The second main way of identifying elites was conceived as a direct response to the findings of the “power elite” scholars – the decisional method. Its best known proponent, Dahl, called for more empiricist methods of studying a nation’s political elite, arguing that an elite’s power should not be inferred from institutional positions or relationships, but rather observed. A political elite is here defined as a “minority of individuals whose preference regularly prevails in cases of differences in preferences on key political issues” (Dahl 1958:464). They are the active participants in decision-making processes, to be found by following a trail of documents and interviews related to particular decision-making processes.
The meticulous demands of this type of research on actual decisions tends to limit the analysis to only one policy domain, making system-wide generalisations difficult. A researcher’s decision about which policy issue(s) to include will therefore greatly influence any more general conclusions about who rules. As Bacharach (1970) pointed out, the decisional method also misses those who are influential but not actively involved in the decision, thereby effectively excluding the possibility of detecting any undocumented exercise of political power.

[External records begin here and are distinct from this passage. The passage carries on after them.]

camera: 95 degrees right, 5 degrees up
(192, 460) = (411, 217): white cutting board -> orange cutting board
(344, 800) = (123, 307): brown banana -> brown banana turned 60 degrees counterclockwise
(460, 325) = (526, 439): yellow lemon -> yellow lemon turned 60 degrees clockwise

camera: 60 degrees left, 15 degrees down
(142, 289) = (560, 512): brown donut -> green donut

The third main method is based on reputation and involves identifying a number of elite from either their official positions or the advice of an expert panel, and then expanding this selection by asking those elites to nominate others. Proving what a rich source of insight this debate has been, it was again conceived in relation to Dahl’s insistence on empiricism. Originally practiced by Hunter (1953) and nicely conceptualised by Isaac (1997), it assumes that elites maintain power based solely on the relations in which they participate (Isaac 1997). If someone is perceived to have political power by their peers, then it may not perfectly reflect the possession or exercise of such power, but it nevertheless can have similar and lasting effects (Ellis 2006). The unobserved exercise of power is therefore allowed for with this method. Since the respondents that tend to be accessible to researchers are likely to have knowledge of fairly limited regional or policy-specific spheres of influence, the kind of grand cross-sectoral relationships that determine a national “power elite” are likely to be underplayed. It has, however, been used to produce descriptions of power elite-type groupings at the local level under the rubric of “community power research.” Since the method relies on people knowing each other to nominate, it is perhaps not surprising that the resultant elite population tends to have indications of a shared personal background or interests.

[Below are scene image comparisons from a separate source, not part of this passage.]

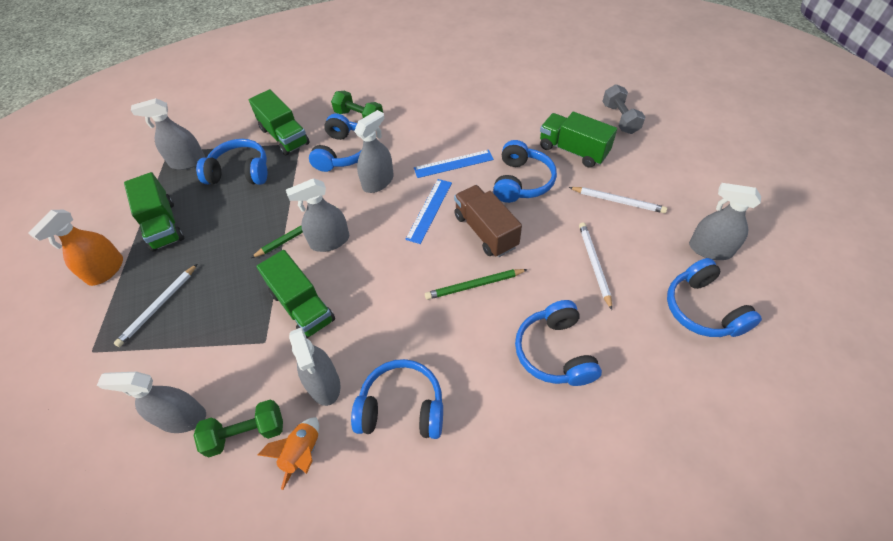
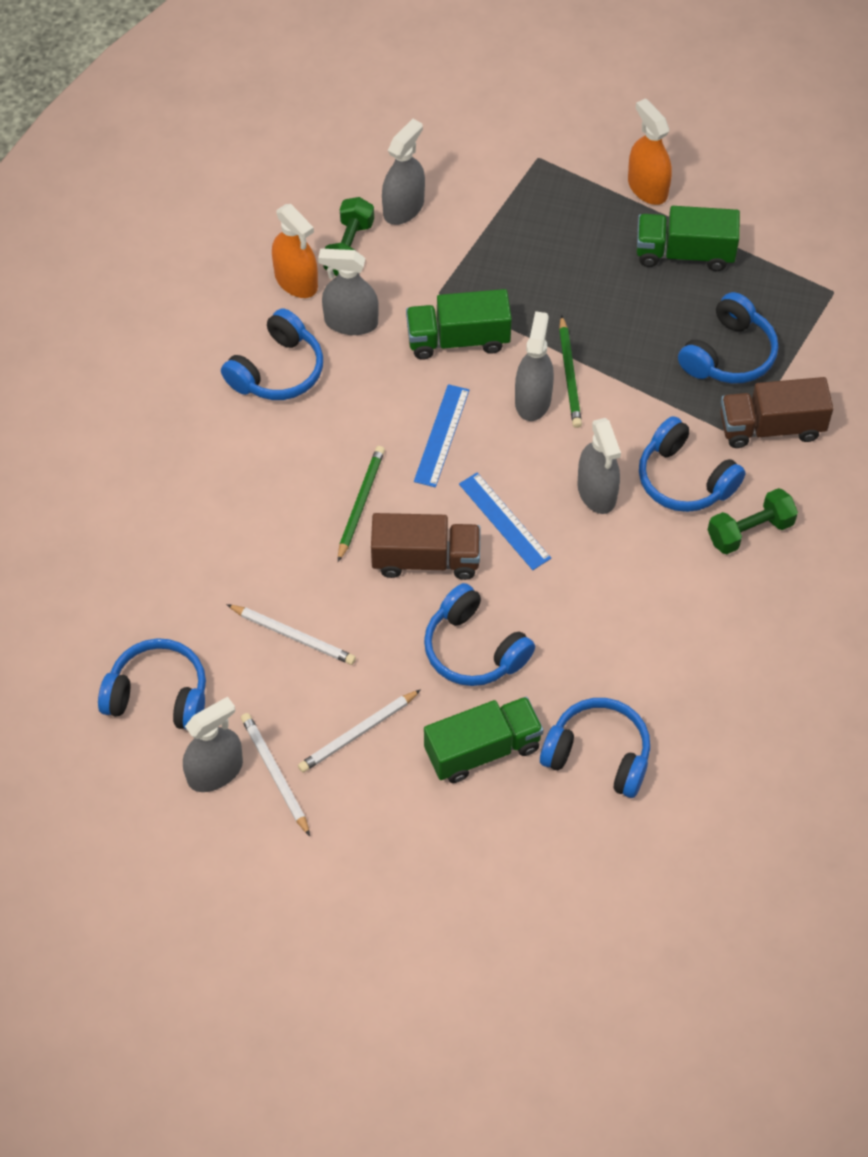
camera: 120 degrees right, 5 degrees up
(159, 306) = (556, 221): white pencil -> white pencil (275, 774)
(187, 162) = (793, 306): grey spray bottle -> none
(284, 136) = (771, 427): green truck -> brown truck
(302, 453) = (296, 281): orange rocket -> orange spray bottle
(453, 164) = (566, 592): blue ruler -> blue ruler (441, 435)
(554, 352) = (227, 525): blue headphones -> blue headphones (598, 755)
(620, 118) = (498, 861): grey dumbbell -> none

All three of these methods have their strengths and weaknesses in uncovering different political elites, as defined by the type of political power they hold. These can be charted according to three different types of power – (1) formal to informal channels of influence (2) national system-wide coverage to policy sector specific (3) potential power associated with office to overt observable power. This is, of course, a highly schematic representation which also obscures the reality of elites who exercise or hold different types of power at the same time or in relation to different objects, but serves the analytical purpose of helping to make connections between the methods and the types of results.
The next section will introduce the “reported elite” method and examine what categories of elite are detected by the method when used in practice on the national case study of Indonesia.
Test: The “Reported Elite” Method and its Results
The basic technique of the reported elite method is the automatic extraction of people’s names from digitised newspaper articles. A major sub-task in the field of automatic information extraction, “named entity recognition” involves designing computer code-based methods to automatically recognise, extract and categorise entities such as names, places and organisations. It is not a search task in its usual sense where specific words are manually input to find them in documents. Rather, the computer code, or “algorithm”, finds these words based on linguistic characteristics like word capitalisation and word position in relation to nouns and verbs.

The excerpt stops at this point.